Una cambiale in bianco per la guerra, che i rappresentanti dell’Unione europea hanno messo in mano agli Stati uniti. Sono infatti gli Usa che detengono il comando della Nato – di cui fanno parte 22 dei 28 paesi dell’Unione europea (21 su 27 una volta uscita dalla Ue la Gran Bretagna) – e le imprimono la loro strategia.
Enunciata appieno nel comunicato approvato il 9 luglio dal Summit: un documento in 139 punti – concordato da Washington quasi esclusivamente con Berlino, Parigi e Londra – che gli altri capi di stato e di governo, compreso il premier Renzi, hanno sottoscritto a occhi chiusi.
Dopo essersi estesa aggressivamente ad Est fin dentro il territorio dell’ex Urss e aver organizzato il putsch neonazista di piazza Maidan per riaprire il fronte orientale contro la Russia, la Nato accusa la Russia di «azioni aggressive, destabilizzazione dell’Ucraina, violazione dei diritti umani in Crimea, attività militari provocatorie ai confini della Nato nel Baltico e Mar Nero e nel Mediterraneo orientale a sostegno del regime siriano, dimostrata volontà di ottenere scopi politici con la minaccia e l’uso della forza, aggressiva retorica nucleare».
Di fronte a tutto questo, la Nato «risponde» rafforzando la «deterrenza» (ossia le sue forze nucleari in Europa) e la «presenza avanzata nella parte orientale dell’Alleanza» (ossia lo schieramento militare a ridosso della Russia).

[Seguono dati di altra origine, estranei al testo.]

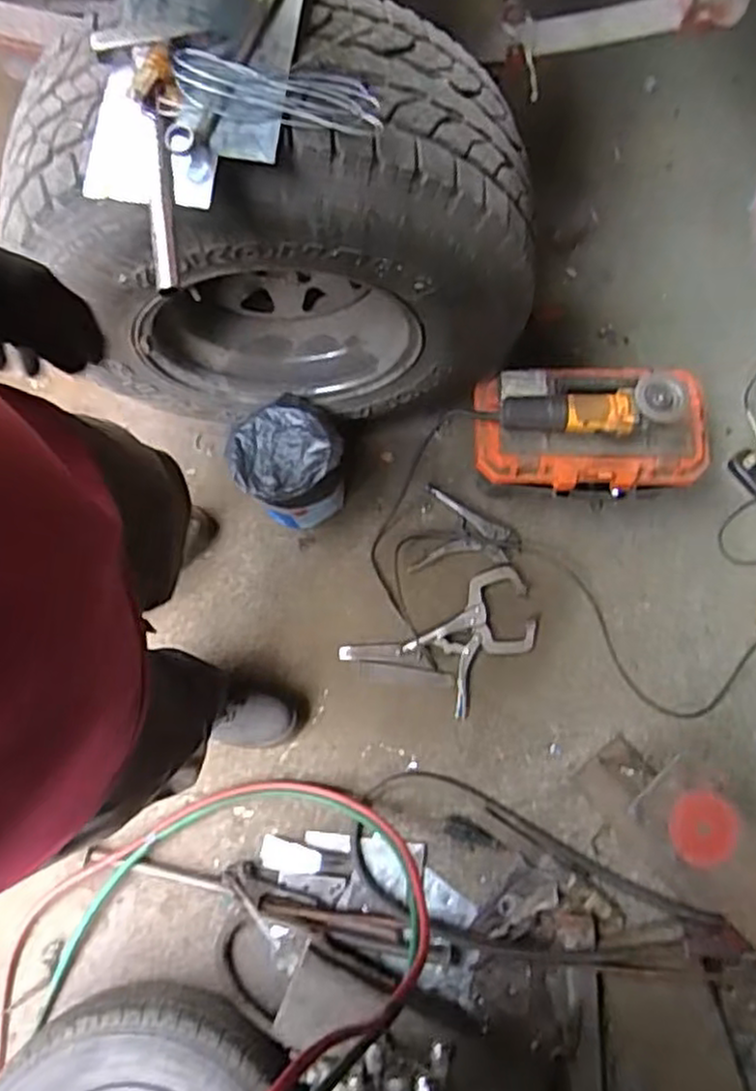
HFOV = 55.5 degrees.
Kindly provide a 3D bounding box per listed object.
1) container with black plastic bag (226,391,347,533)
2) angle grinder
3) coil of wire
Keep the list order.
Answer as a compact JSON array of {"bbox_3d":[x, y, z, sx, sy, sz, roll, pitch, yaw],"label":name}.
[{"bbox_3d":[-0.154,-0.136,1.281,0.181,0.191,0.181,0,78,1],"label":"container with black plastic bag"},{"bbox_3d":[0.332,-0.215,1.128,0.273,0.073,0.082,-3,78,1],"label":"angle grinder"},{"bbox_3d":[-0.096,-0.445,0.705,0.196,0.016,0.071,7,77,-9],"label":"coil of wire"}]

Una vera e propria dichiarazione di guerra (anche se la Nato assicura che «non cerca il confronto con la Russia»), che può far saltare da un momento all’altro qualunque accordo economico dei paesi europei con la Russia. Sul fronte meridionale, dopo aver demolito la Libia con una azione combinata dall’interno e dall’esterno e aver tentato la stessa operazione in Siria (fallita per l’intervento russo); dopo aver armato e addestrato gruppi terroristi e aver favorito la formazione dell’Isis/Daesh e la sua offensiva in Siria e Iraq, spingendo ondate di profughi verso l’Europa, la Nato si dichiara «preoccupata» per la crisi che minaccia la stabilità regionale e la sicurezza dei suoi confini meridionali, per la tragedia umanitaria dei profughi; «condanna» le violenze dell’Isis/Daesh contro i civili e, in termini più forti, «il regime siriano e i suoi sostenitori per la violazione del cessate il fuoco». Per «rispondere a queste minacce, comprese quelle da sud», la Nato potenzia le sue forze ad alta capacità e dispiegabilità.
Ciò richiede «appropriati investimenti», ossia una adeguata spesa militare che gli alleati si sono impegnati ad accrescere. Dalle cifre ufficiali pubblicate dalla Nato durante il Summit, risulta che la spesa militare dell’Italia nel 2015 è stata di 17 miliardi 642 milioni di euro e che quella del 2016 è stimata in 19 miliardi 980 milioni di euro, ossia aumentata di 2,3 miliardi. Tenendo conto delle spese militari extra budget della Difesa (missioni internazionali, navi da guerra e altre), la spesa è in realtà molto più alta.
Stando alla sola cifra della Nato, l’Italia nel 2016 spende in media per il militare circa 55 milioni di euro al giorno. Mentre il premier Renzi si pavoneggia tra i «grandi» al Summit di Varsavia, e il parlamento (opposizioni comprese) gira la testa dall’altra parte, la Nato e la Ue decidono della nostra vita.